Testing Your Rate Limiter
Don't ship rate limiting logic you haven't stress-tested. At minimum, verify:
// Jest + supertest example
describe("Rate Limiter", () => {
it("allows requests under the limit", async () => {
for (let i = 0; i < 99; i++) {
const res = await request(app)
.get("/api/data")
.set("x-api-key", "test-key-1");
expect(res.status).toBe(200);
expect(res.headers["x-ratelimit-remaining"]).toBe(String(99 - i));
}
});
it("rejects requests over the limit", async () => {
// Exhaust the limit first
for (let i = 0; i < 100; i++) {
await request(app).get("/api/data").set("x-api-key", "test-key-2");
}
const res = await request(app)
.get("/api/data")
.set("x-api-key", "test-key-2");
expect(res.status).toBe(429);
expect(res.headers["retry-after"]).toBeDefined();
});
it("does not share limits between clients", async () => {
for (let i = 0; i < 100; i++) {
await request(app).get("/api/data").set("x-api-key", "heavy-user");
}
const res = await request(app)
.get("/api/data")
.set("x-api-key", "other-user");
expect(res.status).toBe(200); // Other user unaffected
});
});
Also consider load testing with k6 or wrk to verify behavior under realistic concurrent load — race conditions in rate limiters often only appear under concurrency.
Common Mistakes to Avoid
Limiting by IP alone. IPv6, NAT, and shared office networks mean one IP can represent thousands of legitimate users — or one user can cycle through thousands of IPs.

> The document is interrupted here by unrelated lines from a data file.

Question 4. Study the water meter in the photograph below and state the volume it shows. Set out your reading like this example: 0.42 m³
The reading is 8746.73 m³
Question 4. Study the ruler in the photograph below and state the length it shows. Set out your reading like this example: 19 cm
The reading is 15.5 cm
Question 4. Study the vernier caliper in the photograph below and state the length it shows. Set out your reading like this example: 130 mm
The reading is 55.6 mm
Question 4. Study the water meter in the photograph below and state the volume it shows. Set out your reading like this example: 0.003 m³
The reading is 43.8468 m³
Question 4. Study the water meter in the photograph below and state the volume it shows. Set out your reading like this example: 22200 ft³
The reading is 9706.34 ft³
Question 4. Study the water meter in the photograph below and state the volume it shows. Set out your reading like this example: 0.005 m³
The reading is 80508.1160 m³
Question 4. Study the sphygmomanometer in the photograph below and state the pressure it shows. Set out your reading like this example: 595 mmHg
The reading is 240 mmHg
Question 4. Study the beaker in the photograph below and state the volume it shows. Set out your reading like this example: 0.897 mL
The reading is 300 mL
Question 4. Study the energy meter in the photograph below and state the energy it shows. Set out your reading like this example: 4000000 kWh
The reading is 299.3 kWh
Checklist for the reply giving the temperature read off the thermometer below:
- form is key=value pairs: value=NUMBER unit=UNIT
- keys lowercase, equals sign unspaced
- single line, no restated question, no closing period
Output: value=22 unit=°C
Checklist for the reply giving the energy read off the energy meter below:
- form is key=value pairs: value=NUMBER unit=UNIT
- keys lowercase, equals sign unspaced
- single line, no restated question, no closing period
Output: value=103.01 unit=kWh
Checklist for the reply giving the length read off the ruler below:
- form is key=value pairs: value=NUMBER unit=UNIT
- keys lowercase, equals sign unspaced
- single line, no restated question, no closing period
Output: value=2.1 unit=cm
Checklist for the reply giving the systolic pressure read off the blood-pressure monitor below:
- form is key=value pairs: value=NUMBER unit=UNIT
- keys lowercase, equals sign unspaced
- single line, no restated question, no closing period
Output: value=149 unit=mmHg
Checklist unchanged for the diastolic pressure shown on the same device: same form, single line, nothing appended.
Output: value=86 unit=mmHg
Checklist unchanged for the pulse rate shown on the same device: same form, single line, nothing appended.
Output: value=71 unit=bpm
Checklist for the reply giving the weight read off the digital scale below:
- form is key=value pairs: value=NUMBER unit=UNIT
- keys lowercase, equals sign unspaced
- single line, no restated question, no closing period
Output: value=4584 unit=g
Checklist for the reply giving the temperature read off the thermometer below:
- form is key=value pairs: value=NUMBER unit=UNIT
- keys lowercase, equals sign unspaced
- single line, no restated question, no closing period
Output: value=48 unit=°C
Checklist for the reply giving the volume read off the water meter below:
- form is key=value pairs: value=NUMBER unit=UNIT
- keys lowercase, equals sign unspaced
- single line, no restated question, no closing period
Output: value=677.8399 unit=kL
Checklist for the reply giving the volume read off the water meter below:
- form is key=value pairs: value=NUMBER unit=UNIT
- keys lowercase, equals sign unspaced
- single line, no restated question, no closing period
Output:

No headers on successful responses. Clients should be able to track their consumption proactively, not just discover limits when they hit them.
Forgetting OPTIONS requests. CORS preflight requests count as requests. Don't accidentally rate-limit your own frontend's preflight checks.
Storing rate limit state in memory. In-process memory doesn't survive restarts and doesn't work across horizontally scaled instances. Always use a shared store (Redis, Memcached).
Setting limits too low for legitimate use cases. Analyze your actual usage patterns before choosing a number. A mobile app that polls for notifications every 30 seconds will make 2 requests/minute — an SDK that fetches data on page load might burst to 20 in 500ms. Set limits that protect without punishing normal behavior.
Conclusion
Rate limiting is one of those infrastructure concerns that's easy to defer and expensive to retrofit. The core algorithm — count requests, compare to a threshold, reject or allow — is simple. But the details matter: which algorithm fits your traffic shape, which key identifies your clients, how you communicate limits to callers, and where in your stack enforcement lives.
Start with a sliding window counter backed by Redis, set conservative limits informed by your actual traffic data, and expose clear headers so your clients can adapt. Layer in tiered limits and per-endpoint differentiation as your API matures.
Your future self — paged at 3am while a runaway script hammers production — will be grateful you did it right the first time.